■ **Goal of the exercise**:
Below are records; copy every line among them that contains the word "yyyy".

___ Source data

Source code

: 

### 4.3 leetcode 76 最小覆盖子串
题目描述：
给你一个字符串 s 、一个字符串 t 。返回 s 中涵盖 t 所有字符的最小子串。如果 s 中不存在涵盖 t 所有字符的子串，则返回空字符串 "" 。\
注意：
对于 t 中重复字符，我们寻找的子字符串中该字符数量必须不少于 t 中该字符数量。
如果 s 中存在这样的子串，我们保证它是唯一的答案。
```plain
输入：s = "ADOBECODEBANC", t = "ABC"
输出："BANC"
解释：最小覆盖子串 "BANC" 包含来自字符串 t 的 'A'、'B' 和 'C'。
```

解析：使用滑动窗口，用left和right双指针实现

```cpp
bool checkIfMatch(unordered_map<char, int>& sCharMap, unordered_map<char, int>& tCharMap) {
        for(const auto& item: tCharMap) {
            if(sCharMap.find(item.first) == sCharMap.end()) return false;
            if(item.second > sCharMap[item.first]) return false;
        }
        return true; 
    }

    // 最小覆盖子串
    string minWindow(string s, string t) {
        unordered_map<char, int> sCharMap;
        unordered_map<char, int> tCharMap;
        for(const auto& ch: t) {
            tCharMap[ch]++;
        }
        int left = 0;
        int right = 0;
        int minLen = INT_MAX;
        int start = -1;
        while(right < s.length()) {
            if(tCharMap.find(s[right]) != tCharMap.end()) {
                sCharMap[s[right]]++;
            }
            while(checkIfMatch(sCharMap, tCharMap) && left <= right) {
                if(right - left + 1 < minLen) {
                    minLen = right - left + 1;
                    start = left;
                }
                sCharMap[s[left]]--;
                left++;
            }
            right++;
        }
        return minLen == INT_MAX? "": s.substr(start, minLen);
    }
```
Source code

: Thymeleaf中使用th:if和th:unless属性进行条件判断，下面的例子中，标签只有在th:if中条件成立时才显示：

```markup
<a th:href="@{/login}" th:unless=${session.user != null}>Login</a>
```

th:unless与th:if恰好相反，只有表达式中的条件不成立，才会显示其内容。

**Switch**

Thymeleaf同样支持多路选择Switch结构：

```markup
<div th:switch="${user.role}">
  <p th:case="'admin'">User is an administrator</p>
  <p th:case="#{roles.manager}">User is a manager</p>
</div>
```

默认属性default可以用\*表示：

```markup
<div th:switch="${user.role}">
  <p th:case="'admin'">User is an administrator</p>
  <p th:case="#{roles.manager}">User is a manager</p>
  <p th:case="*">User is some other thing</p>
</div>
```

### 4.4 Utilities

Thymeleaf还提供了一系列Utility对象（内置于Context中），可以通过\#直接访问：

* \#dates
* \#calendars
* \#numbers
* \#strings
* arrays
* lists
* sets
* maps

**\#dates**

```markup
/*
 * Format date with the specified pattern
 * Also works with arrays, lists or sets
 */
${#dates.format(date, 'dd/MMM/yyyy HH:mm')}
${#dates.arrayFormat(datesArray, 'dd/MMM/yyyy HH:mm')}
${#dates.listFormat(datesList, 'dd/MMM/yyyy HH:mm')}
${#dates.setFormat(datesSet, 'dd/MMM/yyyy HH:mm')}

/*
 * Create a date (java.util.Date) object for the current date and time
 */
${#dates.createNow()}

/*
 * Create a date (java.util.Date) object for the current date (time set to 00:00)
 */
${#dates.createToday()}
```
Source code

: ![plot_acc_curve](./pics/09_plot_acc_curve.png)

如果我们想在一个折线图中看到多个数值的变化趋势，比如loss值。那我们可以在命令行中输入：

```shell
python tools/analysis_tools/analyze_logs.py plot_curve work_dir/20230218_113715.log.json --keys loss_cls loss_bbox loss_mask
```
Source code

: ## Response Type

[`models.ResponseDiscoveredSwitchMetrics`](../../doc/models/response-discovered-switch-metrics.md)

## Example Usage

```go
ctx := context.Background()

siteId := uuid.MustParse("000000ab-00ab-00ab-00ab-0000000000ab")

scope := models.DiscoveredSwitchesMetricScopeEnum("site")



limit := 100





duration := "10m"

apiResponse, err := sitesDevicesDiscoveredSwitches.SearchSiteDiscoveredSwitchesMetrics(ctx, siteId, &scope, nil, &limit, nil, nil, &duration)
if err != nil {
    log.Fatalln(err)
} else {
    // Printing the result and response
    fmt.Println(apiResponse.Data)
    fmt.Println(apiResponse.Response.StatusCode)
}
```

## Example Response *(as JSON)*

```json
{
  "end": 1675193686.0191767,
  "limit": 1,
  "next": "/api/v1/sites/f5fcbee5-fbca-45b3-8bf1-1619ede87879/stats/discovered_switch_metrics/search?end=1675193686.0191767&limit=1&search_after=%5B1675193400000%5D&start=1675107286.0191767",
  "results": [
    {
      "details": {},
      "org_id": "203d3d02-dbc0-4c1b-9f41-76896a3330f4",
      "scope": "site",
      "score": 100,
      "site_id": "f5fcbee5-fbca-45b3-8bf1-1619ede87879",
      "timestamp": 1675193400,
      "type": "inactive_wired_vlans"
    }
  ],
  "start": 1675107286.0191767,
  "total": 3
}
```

______

■ **Result of the task**:
${#dates.format(date, 'dd/MMM/yyyy HH:mm')}
${#dates.arrayFormat(datesArray, 'dd/MMM/yyyy HH:mm')}
${#dates.listFormat(datesList, 'dd/MMM/yyyy HH:mm')}
${#dates.setFormat(datesSet, 'dd/MMM/yyyy HH:mm')}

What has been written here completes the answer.